Deep Dive: What is TRM Labs?

In this revelation of a $1 billion sanctions evasion case, TRM Labs plays a central role. It is a leading global blockchain intelligence firm, not an exchange or investment firm, but a provider of compliance and risk monitoring solutions for governments, financial institutions, and crypto companies. In simple terms, TRM Labs is the “digital detective” of the blockchain world, analyzing public on-chain data to identify illicit financial activities such as money laundering, fraud, terrorist financing, and sanctions evasion.

TRM Labs’ operations and technical capabilities: The company has proprietary on-chain analysis platforms capable of monitoring, clustering, and visualizing massive transaction data across dozens of blockchains in real-time. Its key techniques include “address clustering” and “behavioral analysis”—tracking fund flows, analyzing transaction patterns, and linking addresses to entities like exchanges, mixers, and known criminal wallets to map out illicit financial networks. In this Iran case, such capabilities directly linked Zedcex addresses to Israeli-designated IRGC addresses and even to terror-related wallets, forming an irrefutable chain of evidence.

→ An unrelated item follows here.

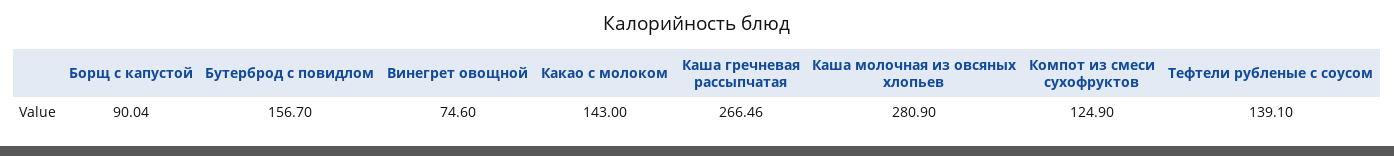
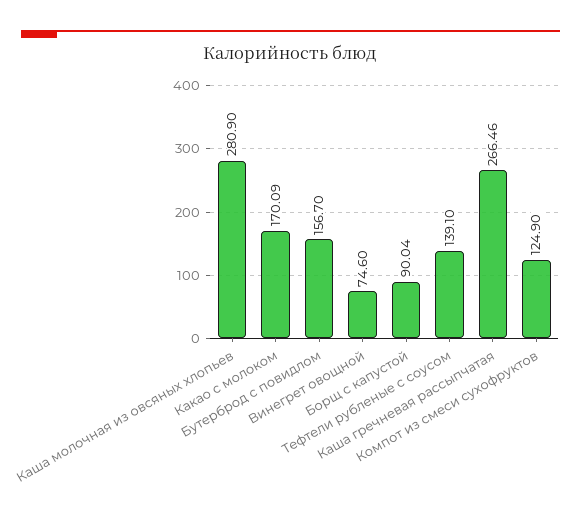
Какао с молоком: 143 -> 170.09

Industry role and partnerships: TRM Labs’ clients include the IRS Criminal Investigation, UK FCA, and other top law enforcement agencies worldwide, as well as major CEXs and fintech firms. Notably, TRM Labs collaborates with Tether to monitor illegal USDT activity on TRON and other chains. This positioning makes it a crucial player: it is both the regulator’s “hawk eye” and a vital tool for the crypto industry’s self-regulation and compliance validation. Its existence and growth symbolize the industry’s transition from chaos to maturity, building essential compliance infrastructure.

Background Overview: The Evolution of Crypto Use by Sanctioned Countries

Understanding why Iran, Russia, and others rely heavily on crypto requires a brief history of sanctioned states’ interactions with crypto technology over the past decade. This history can be divided into three phases: passive engagement, proactive deployment, and systematic integration.

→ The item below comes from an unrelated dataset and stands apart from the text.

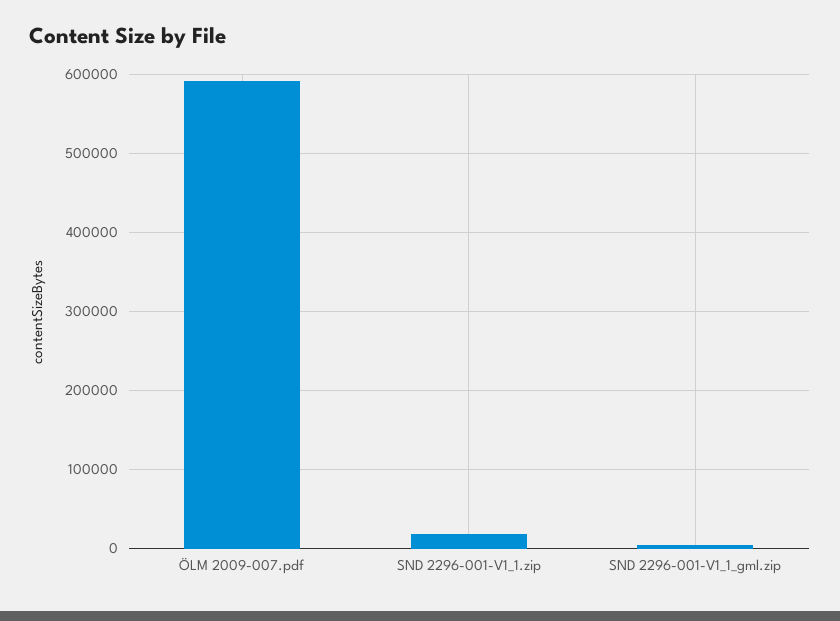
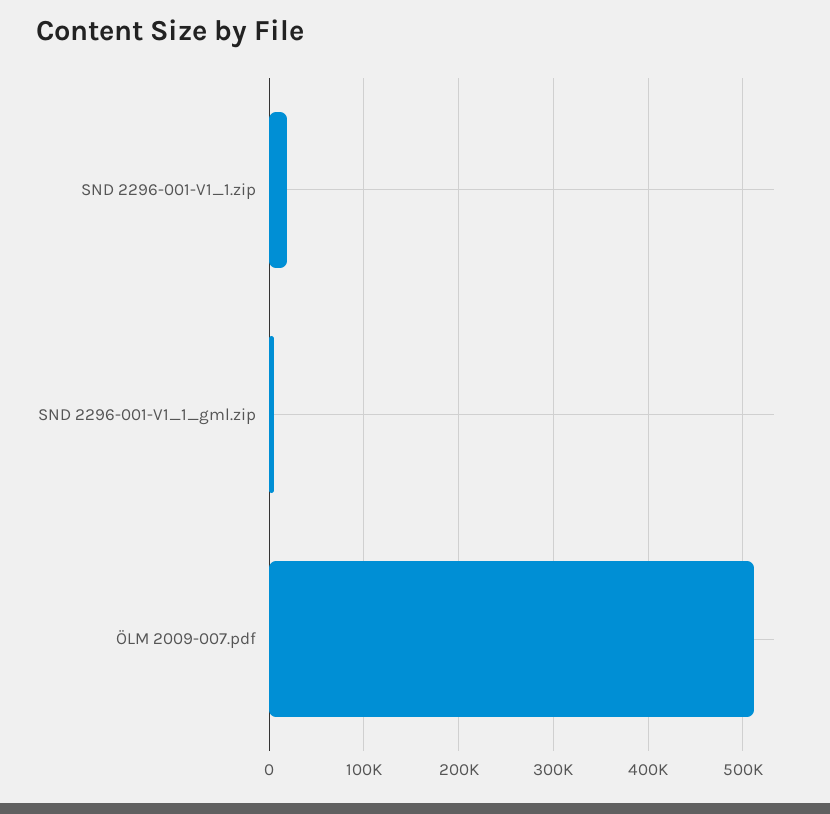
ÖLM 2009-007.pdf: 590000 -> 510000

Phase 1: Grassroots and Early Exploration (2017-2019). During this period, crypto use in Iran, Venezuela, and similar countries was mainly driven by civilians. Ordinary citizens and merchants used Bitcoin for cross-border remittances and savings to evade hyperinflation and capital controls. In 2018, Iran announced a national crypto project, but it was more symbolic than effective. The main features were “toolization” and “scattering”: crypto served as an alternative payment and store of value when fiat systems failed.

Phase 2: State Tolerance and Stablecoin Rise (2020-2022). As US sanctions intensified—especially after Iran was cut off from SWIFT—officials began to see crypto’s potential more seriously. Stablecoins like USDT became popular for gray international trade, especially in oil and mineral exports. Venezuela’s oil company demanded USDT payments, and North Korea’s hacking groups increased crypto theft to fund regimes. This phase was characterized by “official tacit approval” and “stablecoin dominance,” with crypto embedded in informal state economies.

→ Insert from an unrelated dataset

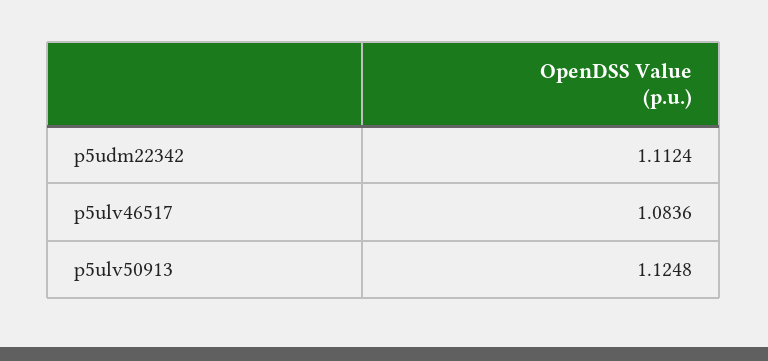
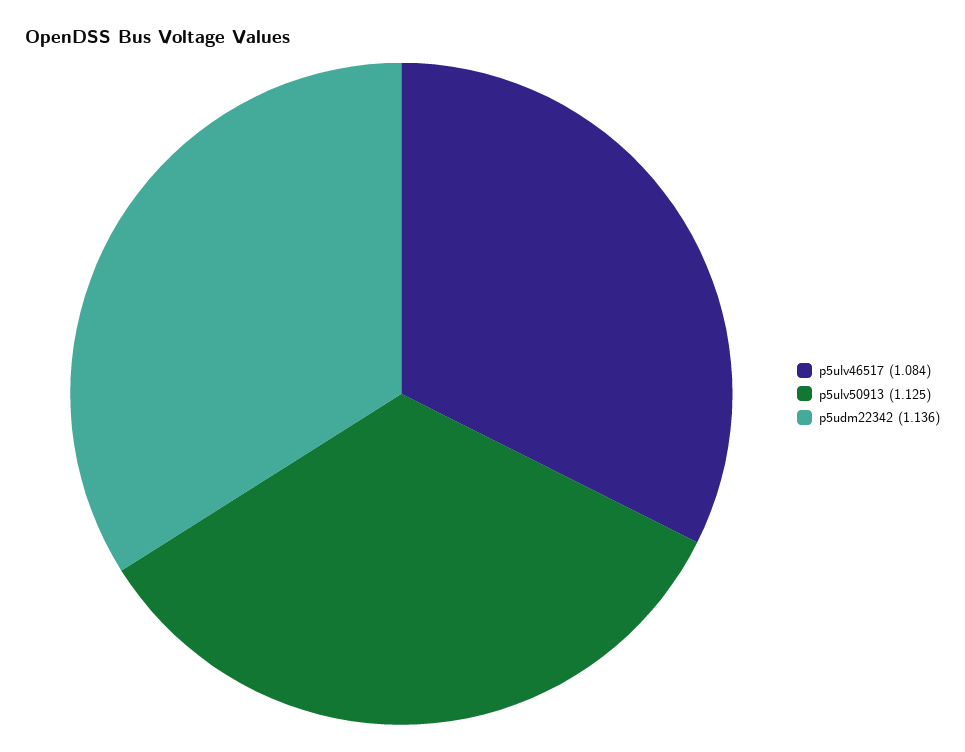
p5udm22342: 1.1124 -> 1.136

Phase 3: Systematic Construction and Regulatory Pushback (2023-present). We are now in this phase. Countries like Russia are developing official digital assets and CBDCs; Iran and Russia are exploring cross-border crypto trade systems; and schemes like the UK-registered exchanges and Turkish payment gateways are building full pipelines. Meanwhile, Western regulators have ramped up sanctions against mixers, mandated freezing of addresses, and partnered with blockchain analysis firms. This is a direct confrontation of “state strategy” versus “global regulation,” with crypto becoming a front line in geopolitical financial warfare. The Zedcex case exemplifies this intense struggle.